---- MATERIAL SUPPLIED
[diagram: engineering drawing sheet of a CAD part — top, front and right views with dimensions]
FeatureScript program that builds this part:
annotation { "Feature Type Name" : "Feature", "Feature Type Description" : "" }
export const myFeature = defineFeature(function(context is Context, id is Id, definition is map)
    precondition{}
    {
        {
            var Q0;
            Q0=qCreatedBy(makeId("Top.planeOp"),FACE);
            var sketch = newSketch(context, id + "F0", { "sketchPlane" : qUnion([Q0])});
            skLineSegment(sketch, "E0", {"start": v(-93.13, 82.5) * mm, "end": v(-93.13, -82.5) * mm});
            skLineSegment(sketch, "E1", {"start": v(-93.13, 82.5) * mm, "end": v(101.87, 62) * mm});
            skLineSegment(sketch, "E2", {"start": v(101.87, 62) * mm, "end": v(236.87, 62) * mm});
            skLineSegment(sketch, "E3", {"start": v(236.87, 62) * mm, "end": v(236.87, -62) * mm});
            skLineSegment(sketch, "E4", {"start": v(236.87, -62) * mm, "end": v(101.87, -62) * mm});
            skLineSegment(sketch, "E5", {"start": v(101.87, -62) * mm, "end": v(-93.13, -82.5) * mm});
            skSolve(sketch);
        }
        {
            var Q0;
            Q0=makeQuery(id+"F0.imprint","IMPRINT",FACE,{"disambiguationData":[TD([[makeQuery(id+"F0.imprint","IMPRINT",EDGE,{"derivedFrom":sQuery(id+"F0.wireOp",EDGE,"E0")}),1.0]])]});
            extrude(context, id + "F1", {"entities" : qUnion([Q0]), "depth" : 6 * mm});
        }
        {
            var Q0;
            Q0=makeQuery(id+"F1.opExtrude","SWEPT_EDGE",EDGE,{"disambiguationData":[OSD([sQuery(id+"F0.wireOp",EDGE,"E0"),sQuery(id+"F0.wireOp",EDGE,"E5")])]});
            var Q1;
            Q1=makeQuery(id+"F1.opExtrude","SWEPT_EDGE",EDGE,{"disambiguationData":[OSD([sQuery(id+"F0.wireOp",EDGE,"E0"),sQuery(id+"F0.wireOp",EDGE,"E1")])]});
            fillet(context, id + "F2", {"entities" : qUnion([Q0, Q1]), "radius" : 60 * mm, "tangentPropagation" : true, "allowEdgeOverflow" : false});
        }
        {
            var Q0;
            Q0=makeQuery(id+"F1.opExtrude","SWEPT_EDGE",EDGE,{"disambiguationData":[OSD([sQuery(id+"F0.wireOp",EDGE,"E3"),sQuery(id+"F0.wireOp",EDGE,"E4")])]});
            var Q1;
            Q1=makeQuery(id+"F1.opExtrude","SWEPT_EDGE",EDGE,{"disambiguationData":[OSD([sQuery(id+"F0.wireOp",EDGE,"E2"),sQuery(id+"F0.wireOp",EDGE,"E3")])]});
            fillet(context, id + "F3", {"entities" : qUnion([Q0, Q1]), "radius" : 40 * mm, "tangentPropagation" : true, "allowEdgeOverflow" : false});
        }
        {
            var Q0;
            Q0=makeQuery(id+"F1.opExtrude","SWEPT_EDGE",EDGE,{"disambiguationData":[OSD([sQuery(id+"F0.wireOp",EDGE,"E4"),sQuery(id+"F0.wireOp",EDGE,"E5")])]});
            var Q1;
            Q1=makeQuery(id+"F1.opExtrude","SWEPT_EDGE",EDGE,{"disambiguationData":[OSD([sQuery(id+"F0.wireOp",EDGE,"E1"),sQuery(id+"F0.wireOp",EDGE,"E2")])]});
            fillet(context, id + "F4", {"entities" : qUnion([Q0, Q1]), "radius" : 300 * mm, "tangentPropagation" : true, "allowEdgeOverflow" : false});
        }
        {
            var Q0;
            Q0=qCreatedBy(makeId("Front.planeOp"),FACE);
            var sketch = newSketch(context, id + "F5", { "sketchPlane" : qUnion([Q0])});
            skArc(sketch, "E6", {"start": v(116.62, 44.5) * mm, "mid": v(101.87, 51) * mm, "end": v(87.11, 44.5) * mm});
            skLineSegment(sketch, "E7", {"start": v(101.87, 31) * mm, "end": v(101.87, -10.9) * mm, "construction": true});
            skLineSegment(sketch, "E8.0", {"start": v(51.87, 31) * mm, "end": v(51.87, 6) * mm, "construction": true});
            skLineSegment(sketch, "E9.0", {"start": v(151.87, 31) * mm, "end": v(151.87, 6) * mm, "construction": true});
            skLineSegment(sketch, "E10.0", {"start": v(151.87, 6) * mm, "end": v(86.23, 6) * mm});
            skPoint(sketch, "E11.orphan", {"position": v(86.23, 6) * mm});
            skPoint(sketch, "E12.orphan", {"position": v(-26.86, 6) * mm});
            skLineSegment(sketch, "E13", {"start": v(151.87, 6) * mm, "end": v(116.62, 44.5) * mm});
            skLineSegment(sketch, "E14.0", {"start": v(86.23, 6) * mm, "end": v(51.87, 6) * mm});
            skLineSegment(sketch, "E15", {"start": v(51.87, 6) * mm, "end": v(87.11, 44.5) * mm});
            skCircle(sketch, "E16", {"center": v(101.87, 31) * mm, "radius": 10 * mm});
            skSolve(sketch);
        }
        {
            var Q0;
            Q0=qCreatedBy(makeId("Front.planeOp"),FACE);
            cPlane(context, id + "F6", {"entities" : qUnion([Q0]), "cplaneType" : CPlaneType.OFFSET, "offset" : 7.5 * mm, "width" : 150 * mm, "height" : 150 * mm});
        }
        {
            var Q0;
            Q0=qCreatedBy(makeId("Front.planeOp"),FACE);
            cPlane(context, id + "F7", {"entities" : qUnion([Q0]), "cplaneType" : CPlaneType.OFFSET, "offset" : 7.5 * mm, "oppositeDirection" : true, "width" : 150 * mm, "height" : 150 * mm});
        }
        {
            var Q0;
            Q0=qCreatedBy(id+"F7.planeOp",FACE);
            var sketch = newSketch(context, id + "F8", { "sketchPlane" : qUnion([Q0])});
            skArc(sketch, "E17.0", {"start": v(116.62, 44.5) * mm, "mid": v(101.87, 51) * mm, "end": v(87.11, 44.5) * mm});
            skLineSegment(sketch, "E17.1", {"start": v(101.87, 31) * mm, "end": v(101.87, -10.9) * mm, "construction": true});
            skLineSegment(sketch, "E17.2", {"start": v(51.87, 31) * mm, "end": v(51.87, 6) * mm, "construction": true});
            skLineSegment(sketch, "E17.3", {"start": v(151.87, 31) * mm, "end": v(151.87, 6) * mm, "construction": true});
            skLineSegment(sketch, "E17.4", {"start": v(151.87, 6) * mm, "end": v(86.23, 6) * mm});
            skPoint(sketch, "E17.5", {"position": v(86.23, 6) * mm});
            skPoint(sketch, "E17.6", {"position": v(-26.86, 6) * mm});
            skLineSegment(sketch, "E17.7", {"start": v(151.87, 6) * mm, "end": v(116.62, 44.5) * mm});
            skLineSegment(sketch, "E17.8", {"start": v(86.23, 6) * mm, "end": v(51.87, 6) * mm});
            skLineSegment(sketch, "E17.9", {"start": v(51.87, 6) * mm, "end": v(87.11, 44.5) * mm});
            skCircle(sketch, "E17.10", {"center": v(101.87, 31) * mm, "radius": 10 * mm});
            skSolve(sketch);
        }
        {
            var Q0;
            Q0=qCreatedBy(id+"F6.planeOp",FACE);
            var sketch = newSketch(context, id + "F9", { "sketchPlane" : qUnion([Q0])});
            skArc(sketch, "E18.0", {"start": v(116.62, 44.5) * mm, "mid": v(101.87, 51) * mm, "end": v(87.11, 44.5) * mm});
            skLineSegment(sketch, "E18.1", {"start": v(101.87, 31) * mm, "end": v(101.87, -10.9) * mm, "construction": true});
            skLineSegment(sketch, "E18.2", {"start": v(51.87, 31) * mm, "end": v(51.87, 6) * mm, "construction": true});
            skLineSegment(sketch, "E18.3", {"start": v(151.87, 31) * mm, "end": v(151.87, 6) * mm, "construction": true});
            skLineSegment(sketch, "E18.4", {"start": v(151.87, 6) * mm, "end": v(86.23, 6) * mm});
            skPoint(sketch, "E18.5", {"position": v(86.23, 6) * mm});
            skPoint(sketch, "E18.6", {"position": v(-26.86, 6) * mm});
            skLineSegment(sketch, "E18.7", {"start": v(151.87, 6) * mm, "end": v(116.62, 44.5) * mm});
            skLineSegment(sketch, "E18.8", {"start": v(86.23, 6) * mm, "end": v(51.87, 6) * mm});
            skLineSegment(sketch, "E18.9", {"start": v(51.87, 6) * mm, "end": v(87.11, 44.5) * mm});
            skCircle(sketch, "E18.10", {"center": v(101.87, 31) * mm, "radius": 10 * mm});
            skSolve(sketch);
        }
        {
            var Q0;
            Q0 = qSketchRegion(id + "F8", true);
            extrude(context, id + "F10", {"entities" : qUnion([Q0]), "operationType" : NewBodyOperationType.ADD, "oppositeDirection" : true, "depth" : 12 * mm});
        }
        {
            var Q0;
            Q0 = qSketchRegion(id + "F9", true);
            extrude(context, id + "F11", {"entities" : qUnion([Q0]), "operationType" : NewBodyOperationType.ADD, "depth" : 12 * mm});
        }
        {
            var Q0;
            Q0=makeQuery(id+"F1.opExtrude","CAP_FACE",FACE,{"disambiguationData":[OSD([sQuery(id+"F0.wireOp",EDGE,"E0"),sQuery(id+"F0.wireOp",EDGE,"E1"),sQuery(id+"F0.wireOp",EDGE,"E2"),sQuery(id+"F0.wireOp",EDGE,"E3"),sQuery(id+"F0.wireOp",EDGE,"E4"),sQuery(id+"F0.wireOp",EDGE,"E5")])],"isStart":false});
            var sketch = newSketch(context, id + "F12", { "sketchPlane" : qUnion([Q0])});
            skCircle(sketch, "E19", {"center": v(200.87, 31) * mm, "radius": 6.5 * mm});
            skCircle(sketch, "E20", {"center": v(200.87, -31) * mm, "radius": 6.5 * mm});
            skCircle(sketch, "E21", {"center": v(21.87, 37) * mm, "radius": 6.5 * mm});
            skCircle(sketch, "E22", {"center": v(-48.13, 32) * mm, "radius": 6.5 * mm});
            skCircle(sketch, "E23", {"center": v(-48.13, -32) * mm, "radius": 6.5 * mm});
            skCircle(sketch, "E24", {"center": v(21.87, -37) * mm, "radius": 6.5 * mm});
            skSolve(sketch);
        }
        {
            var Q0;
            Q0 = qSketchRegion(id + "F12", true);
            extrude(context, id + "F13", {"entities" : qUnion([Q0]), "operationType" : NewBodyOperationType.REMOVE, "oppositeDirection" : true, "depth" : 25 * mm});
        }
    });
--------
### TASK STATEMENT
State how many lines of the records contain the string "skArc", treating uppercase and lowercase as distinct. Give only the number.

### SOLUTION FOR THIS TASK
3